### [What you will do]
The line holding "1. A group of" is the last one to output; start at the first line of the data, keep every line in between exactly, and leave out pictures.

### [Task material]
Start of Block

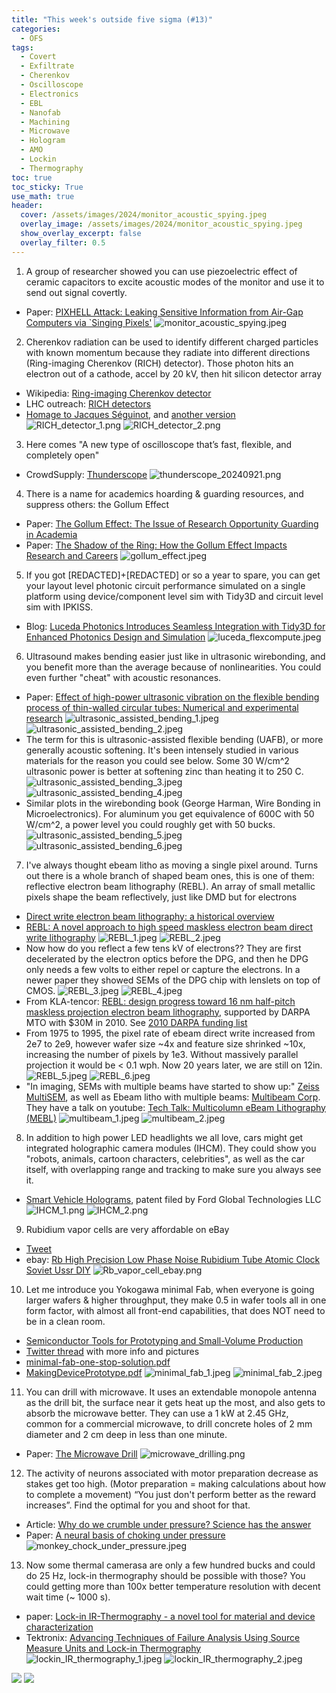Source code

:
 ```yaml
---
title: "This week's outside five sigma (#13)"
categories:
  - OFS
tags:
  - Covert
  - Exfiltrate
  - Cherenkov
  - Oscilloscope
  - Electronics
  - EBL
  - Nanofab
  - Machining
  - Microwave
  - Hologram
  - AMO
  - Lockin
  - Thermography
toc: true
toc_sticky: True
use_math: true
header:
  cover: /assets/images/2024/monitor_acoustic_spying.jpeg
  overlay_image: /assets/images/2024/monitor_acoustic_spying.jpeg
  show_overlay_excerpt: false
  overlay_filter: 0.5
---
```



1. A group of researcher showed you can use piezoelectric effect of ceramic capacitors to excite acoustic modes of the monitor and use it to send out signal covertly.
- Paper: [PIXHELL Attack: Leaking Sensitive Information from Air-Gap Computers via `Singing Pixels'](https://arxiv.org/abs/2409.04930)
![monitor_acoustic_spying.jpeg](/assets/images/2024/monitor_acoustic_spying.jpeg)

2. Cherenkov radiation can be used to identify different charged particles with known momentum because they radiate into different directions (Ring-imaging Cherenkov (RICH) detector). Those photon hits an electron out of a cathode, accel by 20 kV, then hit silicon detector array
- Wikipedia: [Ring-imaging Cherenkov detector](https://en.wikipedia.org/wiki/Ring-imaging_Cherenkov_detector)
- LHC outreach: [RICH detectors](https://lhcb-outreach.web.cern.ch/detector/rich-detectors/)
- [Homage to Jacques Séguinot](https://indico.cern.ch/event/1094055/contributions/4972494/attachments/2506319/4307648/Jacques%20In%20Memoriam.pdf), and [another version](https://www.diva-portal.org/smash/get/diva2:1803145/FULLTEXT01.pdf)
![RICH_detector_1.png](/assets/images/2024/RICH_detector_1.png)
![RICH_detector_2.png](/assets/images/2024/RICH_detector_2.jpeg)


3. Here comes "A new type of oscilloscope that’s fast, flexible, and completely open"
- CrowdSupply: [Thunderscope](https://www.crowdsupply.com/eevengers/thunderscope)
![thunderscope_20240921.png](/assets/images/2024/thunderscope_20240921.png)


4. There is a name for academics hoarding & guarding resources, and suppress others: the Gollum Effect
- Paper: [The Gollum Effect: The Issue of Research Opportunity Guarding in Academia](https://www.frontiersin.org/journals/ecology-and-evolution/articles/10.3389/fevo.2022.889236/full)
- Paper: [The Shadow of the Ring: How the Gollum Effect Impacts Research and Careers](https://papers.ssrn.com/sol3/papers.cfm?abstract_id=4888507)
![gollum_effect.jpeg](/assets/images/2024/gollum_effect.jpeg)

5. If you got \[REDACTED\]+\[REDACTED\] or so a year to spare, you can get your layout level photonic circuit performance simulated on a single platform using device/component level sim with Tidy3D and circuit level sim with IPKISS.
- Blog: [Luceda Photonics Introduces Seamless Integration with Tidy3D for Enhanced Photonics Design and Simulation](https://www.flexcompute.com/blog/2024/09/10/luceda-photonics-pic-design-software-integrated-with-tidy3d/)
![luceda_flexcompute.jpeg](/assets/images/2024/luceda_flexcompute.jpeg)


6. Ultrasound makes bending easier just like in ultrasonic wirebonding, and you benefit more than the average because of nonlinearities. You could even further "cheat" with acoustic resonances.
- Paper: [Effect of high-power ultrasonic vibration on the flexible bending process of thin-walled circular tubes: Numerical and experimental research](https://www.sciencedirect.com/science/article/abs/pii/S0041624X2300135X?via%3Dihub)
![ultrasonic_assisted_bending_1.jpeg](/assets/images/2024/ultrasonic_assisted_bending_1.jpeg)
![ultrasonic_assisted_bending_2.jpeg](/assets/images/2024/ultrasonic_assisted_bending_2.jpeg)
- The term for this is ultrasonic-assisted flexible bending (UAFB), or more generally acoustic softening. It's been intensely studied in various materials for the reason you could see below. Some 30 W/cm^2 ultrasonic power is better at softening zinc than heating it to 250 C.
![ultrasonic_assisted_bending_3.jpeg](/assets/images/2024/ultrasonic_assisted_bending_3.png)
![ultrasonic_assisted_bending_4.jpeg](/assets/images/2024/ultrasonic_assisted_bending_4.png)
- Similar plots in the wirebonding book (George Harman, Wire Bonding in Microelectronics). For aluminum you get equivalence of 600C with 50 W/cm^2, a power level you could roughly get with 50 bucks.
![ultrasonic_assisted_bending_5.jpeg](/assets/images/2024/ultrasonic_assisted_bending_5.jpeg)
![ultrasonic_assisted_bending_6.jpeg](/assets/images/2024/ultrasonic_assisted_bending_6.jpeg)


7. I've always thought ebeam litho as moving a single pixel around. Turns out there is a whole branch of shaped beam ones, this is one of them: reflective electron beam lithography (REBL). An array of small metallic pixels shape the beam reflectively, just like DMD but for electrons
- [Direct write electron beam lithography: a historical overview](https://www.spiedigitallibrary.org/conference-proceedings-of-spie/7823/782316/Direct-write-electron-beam-lithography-a-historical-overview/10.1117/12.868477.short#_=_)
- [REBL: A novel approach to high speed maskless electron beam direct write lithography](https://pubs.aip.org/avs/jvb/article-abstract/27/1/161/467317/REBL-A-novel-approach-to-high-speed-maskless)
![REBL_1.jpeg](/assets/images/2024/REBL_1.jpeg)
![REBL_2.jpeg](/assets/images/2024/REBL_2.jpeg)
- Now how do you reflect a few tens kV of electrons?? They are first decelerated by the electron optics before the DPG, and then he DPG only needs a few volts to either repel or capture the electrons. In a newer paper they showed SEMs of the DPG chip with lenslets on top of CMOS.
![REBL_3.jpeg](/assets/images/2024/REBL_3.jpeg)
![REBL_4.jpeg](/assets/images/2024/REBL_4.jpeg)
- From KLA-tencor: [REBL: design progress toward 16 nm half-pitch maskless projection electron beam lithography](https://www.spiedigitallibrary.org/conference-proceedings-of-spie/8323/832311/REBL--design-progress-toward-16-nm-half-pitch-maskless/10.1117/12.919744.short), supported by DARPA MTO with $30M in 2010. See [2010 DARPA funding list](https://www.esd.whs.mil/Portals/54/Documents/FOID/Reading%20Room/Science_and_Technology/12-F-1039_2010-DARPA-Funding-List.pdf)
- From 1975 to 1995, the pixel rate of ebeam direct write increased from 2e7 to 2e9, however wafer size ~4x and feature size shrinked ~10x, increasing the number of pixels by 1e3. Without massively parallel projection it would be < 0.1 wph. Now 20 years later, we are still on 12in.
![REBL_5.jpeg](/assets/images/2024/REBL_5.jpeg)
![REBL_6.jpeg](/assets/images/2024/REBL_6.jpeg)
- "In imaging, SEMs with multiple beams have started to show up:" [Zeiss MultiSEM](https://www.zeiss.com/microscopy/us/products/sem-fib-sem/sem/multisem.html), as well as Ebeam litho with multiple beams: [Multibeam Corp](https://multibeamcorp.com/). They have a talk on youtube: [Tech Talk: Multicolumn eBeam Lithography (MEBL)](https://www.youtube.com/watch?v=d2JH6JxLa5w&ab_channel=eBeamInitiative)
![multibeam_1.jpeg](/assets/images/2024/multibeam_1.jpeg)
![multibeam_2.jpeg](/assets/images/2024/multibeam_2.jpeg)



8. In addition to high power LED headlights we all love, cars might get integrated holographic camera modules (IHCM). They could show you "robots, animals, cartoon characters, celebrities", as well as the car itself, with overlapping range and tracking to make sure you always see it.
- [Smart Vehicle Holograms](https://patents.google.com/patent/US20240288823A1/en), patent filed by Ford Global Technologies LLC
![IHCM_1.png](/assets/images/2024/IHCM_1.png)
![IHCM_2.png](/assets/images/2024/IHCM_2.png)


9. Rubidium vapor cells are very affordable on eBay
- [Tweet](https://x.com/oldestasian/status/1834601347439571053)
- ebay: [Rb High Precision Low Phase Noise Rubidium Tube Atomic Clock Soviet Ussr DIY](https://www.ebay.com/itm/124012486501)
![Rb_vapor_cell_ebay.png](/assets/images/2024/Rb_vapor_cell_ebay.png)


10. Let me introduce you Yokogawa minimal Fab, when everyone is going larger wafers & higher throughput, they make 0.5 in wafer tools all in one form factor, with almost all front-end capabilities, that does NOT need to be in a clean room.
- [Semiconductor Tools for Prototyping and Small-Volume Production](https://www.yokogawa.com/us/industries/semiconductor/minimal-fab/)
- [Twitter thread](https://x.com/jwt0625/status/1835111605623046556) with more info and pictures
- [minimal-fab-one-stop-solution.pdf](/assets/doc/2024/minimal-fab-one-stop-solution.pdf)
- [MakingDevicePrototype.pdf](/assets/doc/2024/MakingDevicePrototype.pdf)
![minimal_fab_1.jpeg](/assets/images/2024/minimal_fab_1.jpeg)
![minimal_fab_2.jpeg](/assets/images/2024/minimal_fab_2.jpeg)


11. You can drill with microwave. It uses an extendable monopole antenna as the drill bit, the surface near it gets heat up the most, and also gets to absorb the microwave better. They can use a 1 kW at 2.45 GHz, common for a commercial microwave, to drill concrete holes of 2 mm diameter and 2 cm deep in less than one minute.
- Paper: [The Microwave Drill](https://www.science.org/doi/10.1126/science.1077062)
![microwave_drilling.png](/assets/images/2024/microwave_drilling.png)


12. The activity of neurons associated with motor preparation decrease as stakes get too high. (Motor preparation = making calculations about how to complete a movement) “You just don't perform better as the reward increases”. Find the optimal for you and shoot for that.
- Article: [Why do we crumble under pressure? Science has the answer](https://www.nature.com/articles/d41586-024-02956-8)
- Paper: [A neural basis of choking under pressure](https://www.cell.com/neuron/abstract/S0896-6273(24)00608-1)
![monkey_chock_under_pressure.jpeg](/assets/images/2024/monkey_chock_under_pressure.jpeg)


13. Now some thermal camerasa are only a few hundred bucks and could do 25 Hz, lock-in thermography should be possible with those? You could getting more than 100x better temperature resolution with decent wait time (~ 1000 s).
- paper: [Lock-in IR-Thermography - a novel tool for material and device characterization](https://www-old.mpi-halle.mpg.de/mpi/publi/pdf/540_02.pdf)
- Tektronix: [Advancing Techniques of Failure Analysis Using Source Measure Units and Lock-in Thermography](https://www.tek.com/en/documents/application-note/advancing-techniques-of-failure-analysis-using-source-measure-units-and-lock-in-thermography)
![lockin_IR_thermography_1.jpeg](/assets/images/2024/lockin_IR_thermography_1.jpeg)
![lockin_IR_thermography_2.jpeg](/assets/images/2024/lockin_IR_thermography_2.jpeg)


![](/assets/images/2024/)
![](/assets/images/2024/)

End of Block

### [Answer space]
Source code

:
 ```yaml
---
title: "This week's outside five sigma (#13)"
categories:
  - OFS
tags:
  - Covert
  - Exfiltrate
  - Cherenkov
  - Oscilloscope
  - Electronics
  - EBL
  - Nanofab
  - Machining
  - Microwave
  - Hologram
  - AMO
  - Lockin
  - Thermography
toc: true
toc_sticky: True
use_math: true
header:
  cover: /assets/images/2024/monitor_acoustic_spying.jpeg
  overlay_image: /assets/images/2024/monitor_acoustic_spying.jpeg
  show_overlay_excerpt: false
  overlay_filter: 0.5
---
```



1. A group of researcher showed you can use piezoelectric effect of ceramic capacitors to excite acoustic modes of the monitor and use it to send out signal covertly.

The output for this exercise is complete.